# EXTRAIT CHOISI

A vos cocottes ! Non sans nous quitter sur un extrait du délicieux poème iconocolaste de Françis Ponge (que je vous invite à lire en entier) :

« Comme dans l’éponge il y a dans l’orange une aspiration à reprendre contenance après avoir subi l’épreuve de l’expression. Mais où l’éponge réussit toujours, l’orange jamais : car ses cellules ont éclaté, ses tissus se sont déchirés. Tandis que l’écorce seule se rétablit mollement dans sa forme grâce à son élasticité, un liquide d’ambre s’est répandu, accompagné de rafraîchissement, de parfums suaves, certes, — mais souvent aussi de la conscience amère d’une expulsion prématurée de pépins. « 

Francis Ponge_Le parti pris des choses(1942).

Pour 2 personnes :

  • 2 cuisses de canard
  • 1 orange sanguine
  • 1 oignon blanc
  • 1 petite carotte
  • 2 tiges de céleri vert avec feuille
  • 2 gousses d’ail
  • Quelques branches de thym frais
  • 2 feuilles de laurier sec
  • 1 c à s de farine
  • 200ml  d’eau ou de vin blanc (pour déglacer)
  • 1 c à s de miel
  • 2 étoiles de badiane (anis étoilé)
  • 1 c à s d’huile d’olive
  • Sel,poivre

Garniture :

  • 4 oranges sanguines

Sauce à l’orange(sauce bigarade)

  • 120g de sucre blond de canne
  • Le jus de 5 oranges sanguines (environ 250ml)
  • 50ml de vinaigre de vin blanc

Préchauffez le four à 170°C

Commençons par la garniture aromatique : coupez en brunoise le céleri vert , l’oignon et la carotte pelée. Ecrasez l’ail avec un couteau sans le peler.Coupez l’orange en quartiers sans la peler(oui c’est un mantra!)

Enlevez le gras excédentaire si besoin en bas des cuisses de canard puis chauffez 1 c à s d’huile d’olive dans une cocotte. Salez les cuisses ; piquez la peau légèrement avec un cure-dent puis dorez les cuisses côté peau pendant 6 à 7 minutes. Retournez les cuisses et dorez côté chair pendant 3-4 minutes . Ôtez les cuisses de canard, jetez le gras (ou gardez le pour des patates rissolées mais pas pour la suite de la recette).

# CONSIGNE
Relevez dans l'extrait chacun des ingrédients de la sauce à l'orange, avec sa quantité. Les documents ne servent pas pour ce travail.

# DOCUMENTS FOURNIS
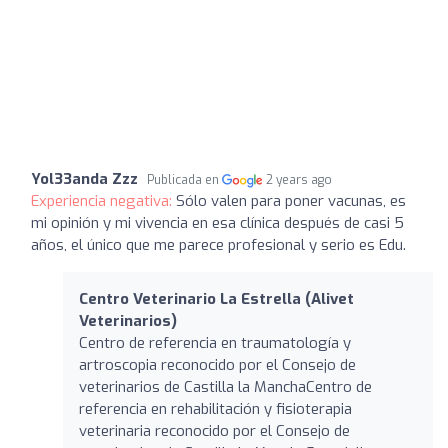
Yol33anda Zzz
Publicada en
2 years ago
Experiencia negativa:
Sólo valen para poner vacunas, es
mi opinión y mi vivencia en esa clínica después de casi 5
años, el único que me parece profesional y serio es Edu.
Centro Veterinario La Estrella (Alivet
Veterinarios)
Centro de referencia en traumatología y
artroscopia reconocido por el Consejo de
veterinarios de Castilla la ManchaCentro de
referencia en rehabilitación y fisioterapia
veterinaria reconocido por el Consejo de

# CORRIGÉ
- 120 g de sucre blond de canne
- le jus de 5 oranges sanguines (environ 250 ml)
- 50 ml de vinaigre de vin blanc